BrightSilence · February 7, 2020, 10:35am

I would not want to continue with a node that lost 2-3gb out of 40gb total. Pretty sure it won’t survive that.

kevink · February 7, 2020, 10:41am

Better to start again with a new identity than get DQed in a month. With 40GB your node is probably not older than 1-2 month?

Alexey · February 7, 2020, 11:47pm

You can merge blobs folder from the mountpoint to the drive.

Stop the node
Unmount drive
Mount drive to other temporary path
Move blobs to the drive
Unmount temporary path
Mount back to the place

You can also merge databases - unload data from a new database and load it to the old database.
How to unload and load data is described here: https://support.storj.io/hc/en-us/articles/360029309111-How-to-fix-a-database-disk-image-is-malformed-

Make backup of databases before processing.

KernelPanick · February 9, 2020, 11:16pm

I created a script for iSCSI users, or users having network storage /mnt.
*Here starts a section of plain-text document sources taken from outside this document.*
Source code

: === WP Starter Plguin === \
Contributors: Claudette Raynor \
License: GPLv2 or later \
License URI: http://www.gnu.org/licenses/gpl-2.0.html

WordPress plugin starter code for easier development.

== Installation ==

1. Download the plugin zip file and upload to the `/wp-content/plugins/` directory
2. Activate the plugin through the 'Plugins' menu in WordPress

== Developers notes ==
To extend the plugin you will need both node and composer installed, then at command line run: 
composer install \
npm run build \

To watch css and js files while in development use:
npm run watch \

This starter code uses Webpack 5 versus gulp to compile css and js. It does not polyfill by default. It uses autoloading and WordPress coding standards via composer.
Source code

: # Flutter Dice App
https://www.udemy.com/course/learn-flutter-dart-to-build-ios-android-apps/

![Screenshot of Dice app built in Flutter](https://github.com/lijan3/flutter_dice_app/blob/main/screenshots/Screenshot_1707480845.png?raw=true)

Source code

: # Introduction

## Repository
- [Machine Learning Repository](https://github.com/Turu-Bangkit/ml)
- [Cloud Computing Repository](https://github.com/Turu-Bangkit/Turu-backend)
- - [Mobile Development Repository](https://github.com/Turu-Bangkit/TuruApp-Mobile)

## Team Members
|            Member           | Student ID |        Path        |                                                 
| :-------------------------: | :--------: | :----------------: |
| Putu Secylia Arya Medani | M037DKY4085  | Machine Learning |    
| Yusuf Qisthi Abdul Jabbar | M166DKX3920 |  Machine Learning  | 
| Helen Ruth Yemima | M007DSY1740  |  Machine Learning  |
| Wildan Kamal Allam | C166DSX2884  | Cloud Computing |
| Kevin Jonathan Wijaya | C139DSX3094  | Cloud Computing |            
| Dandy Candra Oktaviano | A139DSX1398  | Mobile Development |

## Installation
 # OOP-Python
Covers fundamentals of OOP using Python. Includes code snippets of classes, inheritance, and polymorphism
The script will check in every 60 seconds to see if the folder is available. If the folder is no longer up, the storagenode container will be shut down - until the folder returns. Once the folder returns, the storagenode will be started back up.

If you plan on doing maintenance, run chrontab -e and comment out the script to stop it temporarily. You may also want to make watchtower stop the script if it’s taking the node down for maintenance

node1 · February 20, 2020, 1:19pm

Thank you KernelPanick. Script’s are good, but i’m trying to have configuration as simple as possible. If there is a way to avoid scripts by moving data in to subfolder inside of mounted drive, this will be easier. The more scripts, the more things to manage and administer unless it is have some functionallity that is much better then just moving data to subfolder.

KernelPanick · February 23, 2020, 8:38pm

The problem with moving it to the subfolder that you are monitoring, is that the script will stop if that drive goes down. So your node will keep running while your data is missing, leading you to DQ. It must be monitored in an environment isolated away from the components you’re monitoring. (host vs, storj container & iscsi drive). If you have any better idea i’ll consider moving it. I’ve been running this and tested it during a NAS upgrade and host restart. Seems to perform well. It may start the node too early which will continually restart until the full filesystem is available, but this doesn’t cause any DQ risk. I need to find a better files to monitor. Currently it’s looking for the existence of the YAML file.